I've defined __eq__ method in my class like this:
def __eq__(self, other):
return self.xcoord == other.xcoord and \
self.ycoord == other.ycoord and \
self.streetname == other.streetname and \
self.streetno == other.streetno
But it turns out to be very, very slow.
Then I setup two lists:
list_external = getexternal()
list_internal = getinternal()
Now I need get all all addresses from 'list_external' that are not in
'list_internal', and mark them as "new".
I did it like this:
for addr in list_external:
if addr not in list_internal:
addr.status = 1 # New address
But in my case running that loop takes about 10 minutes. What I am
doing wrong?
--
Jani Tiainen
> for addr in list_external:
> if addr not in list_internal:
> addr.status = 1 # New address
>
> But in my case running that loop takes about 10 minutes. What I am
> doing wrong?

(Records from a collection)
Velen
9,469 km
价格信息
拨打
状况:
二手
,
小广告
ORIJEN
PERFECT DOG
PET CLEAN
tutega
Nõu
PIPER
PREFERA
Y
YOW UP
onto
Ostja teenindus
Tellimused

## [PROMPT A]
Which attributes does the __eq__ method in the forum thread compare between the two objects? Give all of them.
## [PROMPT B]
In the forum thread, about how long does the loop that marks new addresses take to run?
The listing was drawn from a source unrelated to the forum thread.

## [ANSWER AREA A]
xcoord, ycoord, streetname, streetno

## [ANSWER AREA B]
About 10 minutes.